Requirement: Extend the précis of epistemology below, picking up right after its final sentence and carrying its argument forward.
━━━ Given text ━━━
< Précis of epistemology

Ethics is the knowledge about the good of the spirit. Epistemology is the knowledge about knowledge. It is an ethical knowledge because knowledge is a good of the spirit.

The good is what must be. Something is good when it is as it must be.

Inert matter has no duty, or rather it is already what it must be.

The good of life is to persevere in its being. Health is to have fully the means to keep on living. Reproduction is the perpetuation of life. The good of life is to continue to be what it already is. The spirit does not have to prescribe what it must be.

The good of the spirit is to live well as a spirit, therefore to want well, to think well, to feel well, to act well, to perceive well and to imagine well. Ethics is the knowledge about the good of the spirit, therefore about the good life of the spirit.

A spirit is fulfilled when she lives well, when she lives as she must live.

A good will is central and fundamental, because to think well, to act well, to feel well, to perceive well and to imagine well, is to think, act, feel, perceive and imagine in accordance with a good will (Kant 1785).

A good will is to will the good

A good will is necessarily to will the good, to want to do it as much as one can.

To want the good, to perceive, imagine, think, feel and act for the good is to live for the good.

The good of the spirit is to live for the good. For a spirit, to live well is to live for the good.

The love of the good is desire, knowledge and action. To love the good is to want it, and to perceive, imagine, think, feel and act to achieve it, as far as possible. To love the good is to live for the good.

The good of the spirit is to love the good. A spirit is fulfilled by loving the good, by desire, knowledge and action.

Since a good will is good, we must want the good will to continue when we want the good. It is the circle of the perpetuation of the life of the spirit.

To live well, we have to want to live well. One cannot live well without having a good will. The spirit must want the good of the spirit, he must live for the spirit.

We can make decisions about how we make decisions. A spirit can exercise his will on his way of exercising his will. We can decide to adopt principles that determine the good we must seek. We thus decide to always decide in accordance with the principles that we have adopted. We can decide to always make our decisions by wanting the good.

That the spirit must be for the spirit has a very down-to-earth meaning: we must work to have good living conditions. If we do not make efforts, we necessarily live rather badly. If a spirit wants to enjoy life, he must give himself the means, he must work for himself and for others.

The phrase "the spirit must live for the spirit" is ambiguous. It must be understood that the spirit must live for the good of the spirit, not only for the spirit to live. Organized crime lives to continue living and it is not a good of the spirit.
━━━ Record excerpts ━━━
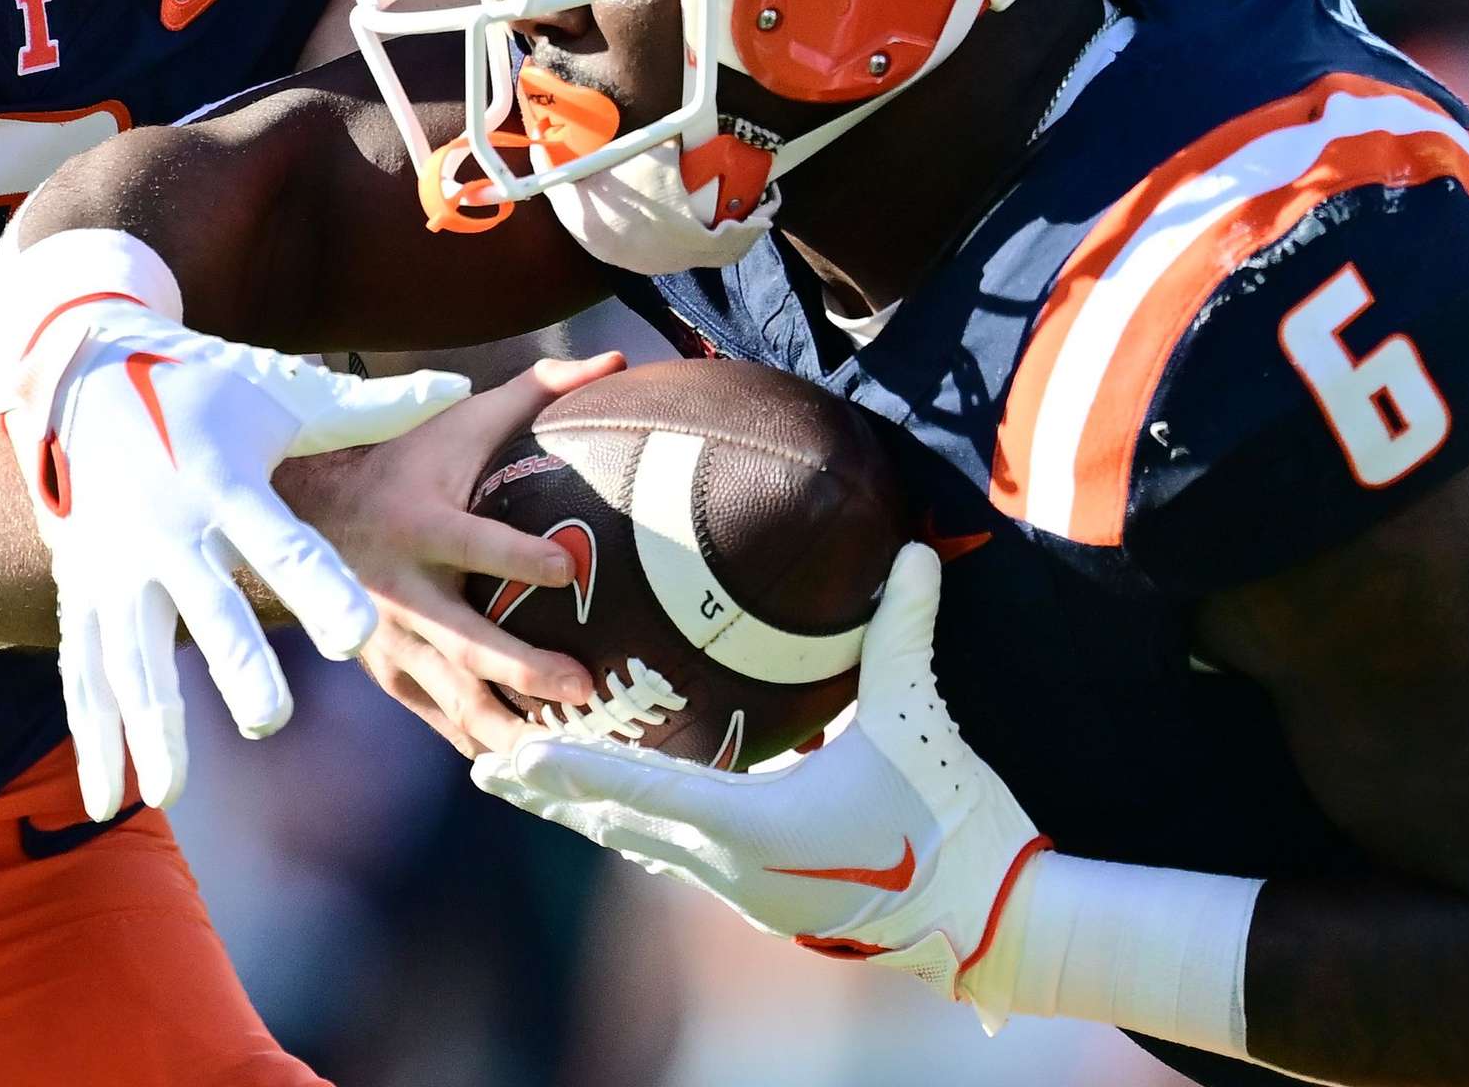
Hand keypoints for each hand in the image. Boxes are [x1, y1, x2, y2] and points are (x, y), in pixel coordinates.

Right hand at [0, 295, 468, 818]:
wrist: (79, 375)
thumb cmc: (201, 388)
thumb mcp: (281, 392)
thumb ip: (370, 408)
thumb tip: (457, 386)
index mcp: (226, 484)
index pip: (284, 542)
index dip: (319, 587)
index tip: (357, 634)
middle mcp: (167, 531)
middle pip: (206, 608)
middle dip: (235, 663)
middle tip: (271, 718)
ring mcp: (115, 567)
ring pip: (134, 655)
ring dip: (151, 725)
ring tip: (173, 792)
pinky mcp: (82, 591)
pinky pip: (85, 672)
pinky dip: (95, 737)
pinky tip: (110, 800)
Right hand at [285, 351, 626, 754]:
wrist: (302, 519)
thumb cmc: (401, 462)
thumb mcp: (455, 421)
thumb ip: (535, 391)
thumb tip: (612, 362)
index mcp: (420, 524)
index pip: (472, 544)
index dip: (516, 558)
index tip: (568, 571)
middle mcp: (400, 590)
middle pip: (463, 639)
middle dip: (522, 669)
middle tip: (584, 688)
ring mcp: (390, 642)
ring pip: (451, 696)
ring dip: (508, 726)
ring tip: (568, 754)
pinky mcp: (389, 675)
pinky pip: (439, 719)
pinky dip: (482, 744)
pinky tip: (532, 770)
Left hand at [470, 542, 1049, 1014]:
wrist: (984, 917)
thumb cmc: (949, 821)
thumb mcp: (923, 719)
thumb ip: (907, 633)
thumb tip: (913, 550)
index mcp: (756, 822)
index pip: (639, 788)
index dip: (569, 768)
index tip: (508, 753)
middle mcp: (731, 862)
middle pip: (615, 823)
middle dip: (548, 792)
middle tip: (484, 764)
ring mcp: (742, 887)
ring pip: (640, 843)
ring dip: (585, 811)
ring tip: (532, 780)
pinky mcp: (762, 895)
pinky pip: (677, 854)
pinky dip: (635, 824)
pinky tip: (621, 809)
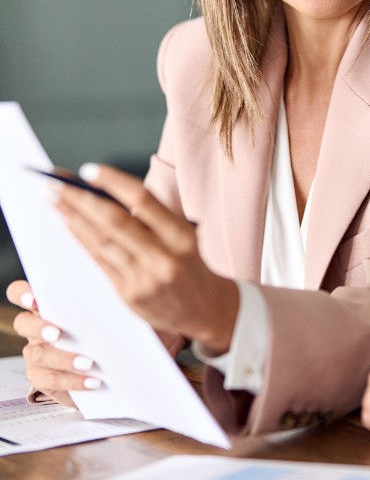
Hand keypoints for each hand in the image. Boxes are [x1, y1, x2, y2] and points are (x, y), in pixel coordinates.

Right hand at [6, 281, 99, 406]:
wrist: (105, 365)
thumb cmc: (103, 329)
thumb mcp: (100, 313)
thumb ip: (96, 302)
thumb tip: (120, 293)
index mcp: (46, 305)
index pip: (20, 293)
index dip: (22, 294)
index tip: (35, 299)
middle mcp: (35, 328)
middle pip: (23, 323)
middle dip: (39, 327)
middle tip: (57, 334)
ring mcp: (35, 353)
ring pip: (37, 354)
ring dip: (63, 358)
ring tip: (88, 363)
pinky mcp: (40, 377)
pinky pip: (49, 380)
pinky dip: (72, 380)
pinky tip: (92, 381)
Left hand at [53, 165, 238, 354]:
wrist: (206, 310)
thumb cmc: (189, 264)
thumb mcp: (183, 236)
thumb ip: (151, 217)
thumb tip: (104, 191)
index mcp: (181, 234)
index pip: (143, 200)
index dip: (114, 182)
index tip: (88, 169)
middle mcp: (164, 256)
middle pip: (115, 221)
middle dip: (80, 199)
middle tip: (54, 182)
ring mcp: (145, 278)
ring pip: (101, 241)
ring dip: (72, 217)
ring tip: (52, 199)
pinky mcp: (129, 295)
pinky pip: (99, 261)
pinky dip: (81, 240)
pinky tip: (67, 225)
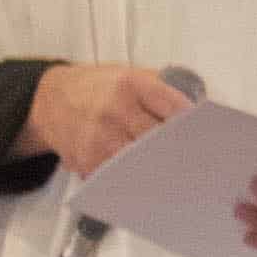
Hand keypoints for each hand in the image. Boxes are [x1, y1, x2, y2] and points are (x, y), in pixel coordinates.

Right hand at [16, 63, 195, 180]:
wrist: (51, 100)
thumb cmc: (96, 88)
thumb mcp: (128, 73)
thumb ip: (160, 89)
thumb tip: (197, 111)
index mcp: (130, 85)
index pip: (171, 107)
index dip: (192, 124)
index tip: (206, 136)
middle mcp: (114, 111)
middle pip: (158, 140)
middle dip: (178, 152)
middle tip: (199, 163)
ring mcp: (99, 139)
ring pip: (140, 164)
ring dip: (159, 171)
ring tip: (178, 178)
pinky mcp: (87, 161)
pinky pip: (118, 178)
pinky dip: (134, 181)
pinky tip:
━━━
━━━ Record excerpts ━━━
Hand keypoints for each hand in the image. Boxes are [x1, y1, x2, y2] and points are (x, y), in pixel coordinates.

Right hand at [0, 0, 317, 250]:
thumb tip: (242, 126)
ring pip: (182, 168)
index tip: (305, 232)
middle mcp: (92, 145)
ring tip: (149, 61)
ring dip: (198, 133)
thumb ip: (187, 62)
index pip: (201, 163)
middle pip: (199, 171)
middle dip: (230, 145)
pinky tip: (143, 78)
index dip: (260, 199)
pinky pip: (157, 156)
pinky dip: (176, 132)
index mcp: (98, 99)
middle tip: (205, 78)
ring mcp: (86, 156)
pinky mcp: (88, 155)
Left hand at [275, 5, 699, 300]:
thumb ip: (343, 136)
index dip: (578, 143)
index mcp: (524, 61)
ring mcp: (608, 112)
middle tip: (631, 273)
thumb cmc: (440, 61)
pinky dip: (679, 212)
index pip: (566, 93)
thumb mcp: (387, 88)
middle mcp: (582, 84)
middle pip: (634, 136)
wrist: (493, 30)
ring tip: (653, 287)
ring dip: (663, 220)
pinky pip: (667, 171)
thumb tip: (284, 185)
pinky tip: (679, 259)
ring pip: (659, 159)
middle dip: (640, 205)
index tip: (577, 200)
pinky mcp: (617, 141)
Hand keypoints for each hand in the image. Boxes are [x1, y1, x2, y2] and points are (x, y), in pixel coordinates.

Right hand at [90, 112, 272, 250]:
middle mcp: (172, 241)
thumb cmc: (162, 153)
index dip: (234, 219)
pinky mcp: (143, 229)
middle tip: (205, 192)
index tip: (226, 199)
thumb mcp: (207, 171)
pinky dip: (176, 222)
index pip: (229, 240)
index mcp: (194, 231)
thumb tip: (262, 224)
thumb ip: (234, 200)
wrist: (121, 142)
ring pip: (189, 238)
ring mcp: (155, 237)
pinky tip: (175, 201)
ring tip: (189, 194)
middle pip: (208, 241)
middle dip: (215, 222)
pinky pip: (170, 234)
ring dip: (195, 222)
━━━
Task answer:
An action motivated by good will is good, even if it misses its goal, because a good will is good. Conversely, an action which is not motivated by good will is not a good, even if it has beneficial consequences, because the absence of good will is an evil. Intentions are essential for evaluating actions, because a good will is the basic condition for a good life, but it does not mean that we can ignore the consequences: we have a duty to foresee the consequences of our actions, as much as is possible and adapted to the situation.

A remark on circular definitions : principles such as "matter is what interacts with matter", "a natural number is either zero or the successor of a natural number" and "the good is that the spirit lives for the good" are not at fault. They determine the meaning of fundamental concepts. Formally we translate them by axioms. Informally, we can say that they are true by definition, or that they define the fundamental concepts. Circular definitions are forbidden only for derived concepts, defined from basic concepts. But they are not forbidden for fundamental concepts, because axioms can be considered as implicit definitions of fundamental concepts.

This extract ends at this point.